4. La remise en ordre

Je constate aussi que j’ai des manques. A ne penser que marché anglais ou américain, peut être faut-il aussi regarder les marchés nordiques mais pas forcément sous monopole d’Etat.

J’ai aussi un problème de volume comme beaucoup de mes collègues. Ma production est très variable d’une année sur l’autre. Et puis, je ne m’y connais pas beaucoup à l’export.

 

= Cette remise en ordre consiste en un rapprochement entre ce je lis et ma situation. C’est souvent un peu douloureux, il ne faut pas se le cacher.

 

5. Ma stratégie

Jouer le vrac n’est possible qu’avec des volumes importants susceptibles d’intéresser un importateur distributeur. De toutes les façons, ce serait quand même un retour en arrière. Le Prof JD me prévient de ne pas trop se fier aux statistiques de certains pays européens et d’un réseau de vente invisible. Il table même un léger déficit sur le marché européen, contrairement aux craintes de surproduction.

Je garde en tête la phase 3 et muni de toutes ces réflexions et d’autres aussi bien sûr, je m’en vais contacter quelques collègues, qui me ressemblent et avec lesquels je vais jouer à jongler avec l’information.

 

6. Le jeu de stratégie

L’idée est de se réunir à quelques-uns, 6 comme ça au hasard. Peut être moins pour commencer, à 3 ce serait déjà bien. Avoir déjà 2 collègues avec lesquels on est en confiance, ça compte dans la vie.

 

La personnalisation de l’assemblage

Il suffit de découper les 6 infos pour ne pas garder l’ordre de Wine Alley qui a déjà mâché le travail grâce à la cohérence de sa présentation. Il y a donc 6 petits tas dans lesquels chacun prélève un petit billet pliés en 4. Ce n’est toujours qu’un exemple. On pourrait en mettre plus pour avoir une situation plus proche de la réalité. Le vrac n’est pas forcément un bon exemple pour tous les vignobles de France.

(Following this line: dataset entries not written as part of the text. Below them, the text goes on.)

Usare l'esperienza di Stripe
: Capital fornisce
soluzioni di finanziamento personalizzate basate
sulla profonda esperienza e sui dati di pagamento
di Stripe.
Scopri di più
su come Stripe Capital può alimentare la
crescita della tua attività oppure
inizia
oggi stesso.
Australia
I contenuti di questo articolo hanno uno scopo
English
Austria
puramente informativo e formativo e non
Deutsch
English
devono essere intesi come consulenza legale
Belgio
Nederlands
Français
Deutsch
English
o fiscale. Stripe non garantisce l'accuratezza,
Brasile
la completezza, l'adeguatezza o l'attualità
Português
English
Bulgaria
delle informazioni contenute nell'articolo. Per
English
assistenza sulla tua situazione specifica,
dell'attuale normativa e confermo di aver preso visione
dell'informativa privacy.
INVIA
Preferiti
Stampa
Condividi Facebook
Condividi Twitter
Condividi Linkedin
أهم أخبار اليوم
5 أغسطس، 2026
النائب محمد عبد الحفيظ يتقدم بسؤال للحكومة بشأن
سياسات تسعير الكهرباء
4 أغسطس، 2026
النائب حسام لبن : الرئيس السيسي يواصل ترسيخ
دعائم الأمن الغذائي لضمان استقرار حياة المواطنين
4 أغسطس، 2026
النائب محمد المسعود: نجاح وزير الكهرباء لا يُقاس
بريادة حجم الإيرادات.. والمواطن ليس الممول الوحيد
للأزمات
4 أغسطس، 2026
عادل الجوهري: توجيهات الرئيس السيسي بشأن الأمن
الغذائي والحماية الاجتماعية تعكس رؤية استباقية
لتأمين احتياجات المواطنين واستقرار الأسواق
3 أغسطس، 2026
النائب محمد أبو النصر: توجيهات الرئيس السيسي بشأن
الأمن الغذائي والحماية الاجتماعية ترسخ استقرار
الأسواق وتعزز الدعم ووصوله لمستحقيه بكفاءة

La recherche des informations manquantes

A chacun ensuite de donner un ordre qui lui semble logique d’après sa propre situation qui est forcément différente de celle de ses copains. A chacun surtout aussi de raisonner en terme de manque pour pouvoir avancer.  On peut imaginer quelques séances entre lesquelles chaque joueur trouverait l’information manquante pour constituer un début de stratégie export.      

 

La restitution

Le jeu consiste à s’enrichir de la différence de chacun. Si les 3 répondent en proposant ce que préconise le syndicat ou les institutionnels proches, l’apport ne sera pas forcément concluant, mais pas forcément négatif ou négligeable non plus. Une des conclusions quasi naturelle sera de voir ce qu'on peut faire ensemble, mais ce n'est pas obligatoire.  

L'apport simple
C'est déjà qu'on a réfléchi ensemble et qu'on s'est posé des tas de questions. Il en sort forcément des avancées. On est pas obligé de constituer un groupe export; on peut travailler en synergie en s'entraidant. C'est ce que font beaucoup de vignerons comme nous à Sancerre. Oui, je sais bien, eux, ils exportent plus de 40% de leur CA les petites années! Nous, on débute... 
 


L’apport +

Etre petit vigneron oui mais ensemble avec d’autres, ça permet de se grouper, de mettre des moyens en commun, de lisser la production, de surveiller nos prix, de négocier plus facilement avec une carte des vins plus fournie, de développer une vraie stratégie et d’embaucher un responsable export, tout en apprenant l’anglais. Yes, we can indeed.  

L’apport ++

Il s’agit là du degré 2 du groupement export. Ensemble avec en plus une personnalité dont la différence d’avec la concurrence va être perceptible par les importateurs distributeurs et par les consommateurs. Cette différence, c’est l’avantage concurrentiel.  Et là, c’est autre chose. Vous le sentez aussi, j'ai sauté uner marche: je suis maintenant positionné vers le marché. Et le marché commence dans mon chai, à ma porte, que ce soit pour la France,  l'UE ou l'international.   

 

= Et cette fois-ci, foin de pointillisme : pour moi, vigneron du Val de Loire, l’export, c'est aussi pour moi  ! Y a de quoi faire.  

Pour suivre le chemin

. Retrouver la sélection dans Wine Alley, n° 96, 11.08.2009

 sur  www.winealley.com/index_v4.php?mode=avd&art_id=50111&imprimer=oui&…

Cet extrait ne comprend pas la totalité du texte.